The next day we had more panels and discussions. As leader of my discussion group, I had to end the day in a meeting that lasted for hours! We were preparing the conclusion of the conference for the following day and had to consolidate our policy recommendations for general discussion. Hours later we finished and I had to refrain from going out and instead headed to my room to work on another paper for school. It was a long night.

The next day we all gathered to discuss and choose the final recommendations that were to be presented to the American Embassy and the Jordanian government. We went way beyond our time limit and spent at least six hours amending and choosing the necessary and appropriate recommendations. When it finally ended a local, who was in attendance a the conference, took me and two other friends to the Dead Sea where we floated for a short while…the Dead Sea is so salty it is virtually impossible to sink therefore you can simply walk in the water, fall back, and lay on your back for hours without any effort or getting the feeling you will ever sink (as you can see from my picture above). Not only that, but its sand and water is famous for the wonders it does to your joints and skin. I walked out of that sea softer than a baby’s bottom…kind of weird for a guy. It was an impressive view to be on the Jordanian side of the water and see Israel on the other side. When we headed back to Amman we went for an AMAZING meal! We went to a grand, traditional restaurant where we had an extremely long table seating about 30 people full of food…I am not exaggerating when I say it was like sitting at a buffet. The food kept flowing out to the middle of the table and we could choose whatever we felt looked good and boy did I! Being surrounded by Arabs all in their traditional clothing was really cool too. They had a traditional band playing throughout the place and we inevitably got up to join in the dancing. It was a blast.

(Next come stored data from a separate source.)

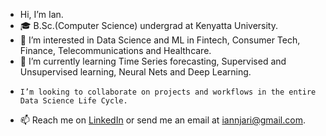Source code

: -    Hi, I’m Ian.
- 🎓 B.Sc.(Computer Science) undergrad at Kenyatta University.
- 👀 I’m interested in Data Science and ML in Fintech, Consumer Tech, Finance, Telecommunications and Healthcare.
- 🌱 I’m currently learning Time Series forecasting, Supervised and Unsupervised learning, Neural Nets and Deep Learning.
-     I’m looking to collaborate on projects and workflows in the entire Data Science Life Cycle.
- 📫 Reach me on [LinkedIn](https://www.linkedin.com/in/iannjari) or send me an email at iannjari@gmail.com.

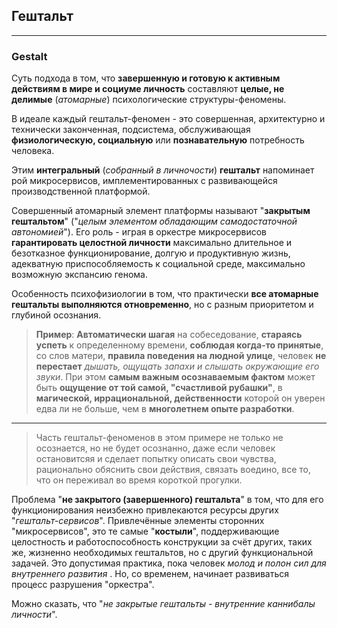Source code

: ## Гештальт
---
### Gestalt

Суть подхода в том, что **завершенную и готовую к активным действиям в мире и социуме личность** составляют **целые, не делимые** (_атомарные_) психологические структуры-феномены. 

В идеале каждый гештальт-феномен - это совершенная, архитектурно и технически законченная, подсистема, обслуживающая **физиологическую, социальную** или **познавательную** потребность человека. 

Этим **интегральный** (_собранный в личночости_) **гештальт** напоминает рой микросервисов, имплементированных с развивающейся производственной платформой.

Совершенный атомарный элемент платформы называют "**закрытым гештальтом**" ("_целым элементом обладающим самодостаточной автономией_"). Его роль - играя в оркестре микросервисов **гарантировать целостной личности** максимально длительное и безотказное функционирование, долгую и продуктивную жизнь, адекватную приспособляемость к социальной среде, максимально возможную экспансию генома.

Особенность психофизиологии в том, что практически **все атомарные гештальты выполняются отновременно**, но с разным приоритетом и глубиной осознания. 	  

> **Пример**: **Автоматически шагая** на собеседование, **стараясь успеть** к определенному времени, **соблюдая когда-то принятые**, со слов матери, **правила поведения на людной улице**, человек **не перестает** _дышать, ощущать запахи и слышать окружающие его звуки_. При этом **самым важным осознаваемым фактом** может быть **ощущение от той самой, "счастливой рубашки"**, в **магической, иррациональной, действенности** которой он уверен едва ли не больше, чем в **многолетнем опыте разработки**.

---

> Часть гештальт-феноменов в этом примере не только не осознается, но не будет осознанно, даже если человек остановитсяя и сделает попытку описать свои чувства, рационально обяснить свои действия, связать воедино, все то, что он переживал во время короткой прогулки. 

Проблема "**не закрытого (завершенного) гештальта**" в том, что для его функционирования неизбежно привлекаются ресурсы других "_гештальт-сервисов_". Привлечённые элементы сторонних "микросервисов", это те самые "**костыли**", поддерживающие целостность и работоспособность конструкции за счёт других, таких же, жизненно необходимых гештальтов, но с другий функциональной задачей. Это допустимая практика, пока человек _молод и полон сил для внутреннего развития_ . Но, со временем, начинает развиваться процесс разрушения "оркестра".

Можно сказать, что "_не закрытые гештальты - внутренние каннибалы личности_".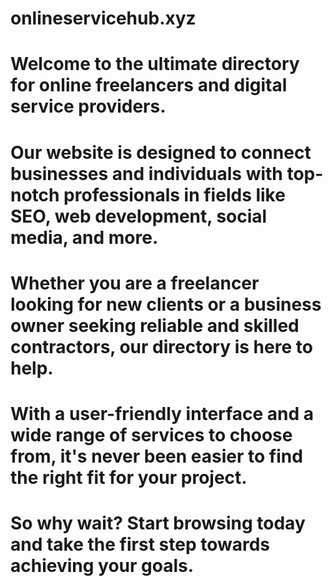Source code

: # onlineservicehub.xyz
# Welcome to the ultimate directory for online freelancers and digital service providers. 
# Our website is designed to connect businesses and individuals with top-notch professionals in fields like SEO, web development, social media, and more. 
# Whether you are a freelancer looking for new clients or a business owner seeking reliable and skilled contractors, our directory is here to help. 
# With a user-friendly interface and a wide range of services to choose from, it's never been easier to find the right fit for your project. 
# So why wait? Start browsing today and take the first step towards achieving your goals.
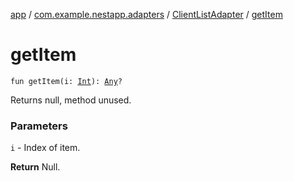 [app](../../index.md) / [com.example.nestapp.adapters](../index.md) / [ClientListAdapter](index.md) / [getItem](./get-item.md)

# getItem

`fun getItem(i: `[`Int`](https://kotlinlang.org/api/latest/jvm/stdlib/kotlin/-int/index.html)`): `[`Any`](https://kotlinlang.org/api/latest/jvm/stdlib/kotlin/-any/index.html)`?`

Returns null, method unused.

### Parameters

`i` - Index of item.

**Return**
Null.

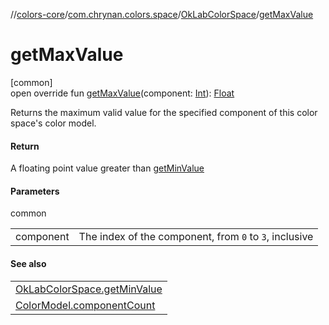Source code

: //[colors-core](../../../index.md)/[com.chrynan.colors.space](../index.md)/[OkLabColorSpace](index.md)/[getMaxValue](get-max-value.md)

# getMaxValue

[common]\
open override fun [getMaxValue](get-max-value.md)(component: [Int](https://kotlinlang.org/api/latest/jvm/stdlib/kotlin/-int/index.html)): [Float](https://kotlinlang.org/api/latest/jvm/stdlib/kotlin/-float/index.html)

Returns the maximum valid value for the specified component of this color space's color model.

#### Return

A floating point value greater than [getMinValue](get-min-value.md)

#### Parameters

common

| | |
|---|---|
| component | The index of the component, from `0` to `3`, inclusive |

#### See also

| |
|---|
| [OkLabColorSpace.getMinValue](get-min-value.md) |
| [ColorModel.componentCount](../-color-model/component-count.md) |
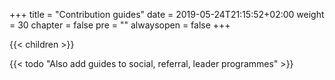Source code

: +++
title = "Contribution guides"
date = 2019-05-24T21:15:52+02:00
weight = 30
chapter = false
pre = ""
alwaysopen = false
+++

{{< children >}}

{{< todo "Also add guides to social, referral, leader programmes" >}}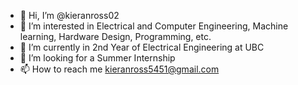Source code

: - 👋 Hi, I’m @kieranross02
- 👀 I’m interested in Electrical and Computer Engineering, Machine learning, Hardware Design, Programming, etc.
- 🌱 I’m currently in 2nd Year of Electrical Engineering at UBC
- 💞️ I’m looking for a Summer Internship
- 📫 How to reach me kieranross5451@gmail.com

<!---
kieranross02/kieranross02 is a ✨ special ✨ repository because its `README.md` (this file) appears on your GitHub profile.
You can click the Preview link to take a look at your changes.
--->
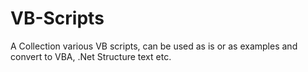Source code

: # VB-Scripts

A Collection various VB scripts, can be used as is or as examples and convert to VBA, .Net Structure text etc.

The next day I went with the other leaders to meet with Prince Hassan to present our recommendations and it generally went well (picture above). The meeting was abruptly ended when we said something that wasn't to his council's liking...so it goes with all opposition in Jordan, apparently. Afterwards, I went with a group of friends to the south of Jordan to a desert called Wadi Rum. We drove out into the middle of the desert and had a guide make us a traditional badouin (another word for Nomadic Arabs) dinner in the sand. We ate, drank tea, and then just laid back and stared at the stars until we fell asleep. Since we didn’t get to see the desert when we first arrived (we got there when it was dark) we were pleasantly surprised the next morning. We could see miles of sand and mountains all around us. We checked out some ancient caves and ruins and couldn’t stay too long since me and my friend, John, who is studying Arabic in Cairo, had to hurry over to Petra. If you have seen Indiana Jones then you know what Petra is…it is that castle-looking thing built into the mountain that is pictured above…that is what we had to see. We finally arrived and walked the long path to it in between naturally made caves and ancient ruins until we came up to it. It was simply amazing. Of course I had to ride the camel and take a picture in front of it. It was just breathtaking. We then went further and had to climb the hour-long steps to atop a mountain and see mountain ranges that surround the area. I can’t describe everything in detail since I wont be able to give it justice so I’ll just let the pictures above explain it.

Afterwards, I had to hurry back to Amman which was a few hours away so John could catch his flight while I worked on my paper and get ready for my flight early the next morning. I didn’t want to leave Jordan, but I knew I had to get back to Brussels to work on my finals…egh!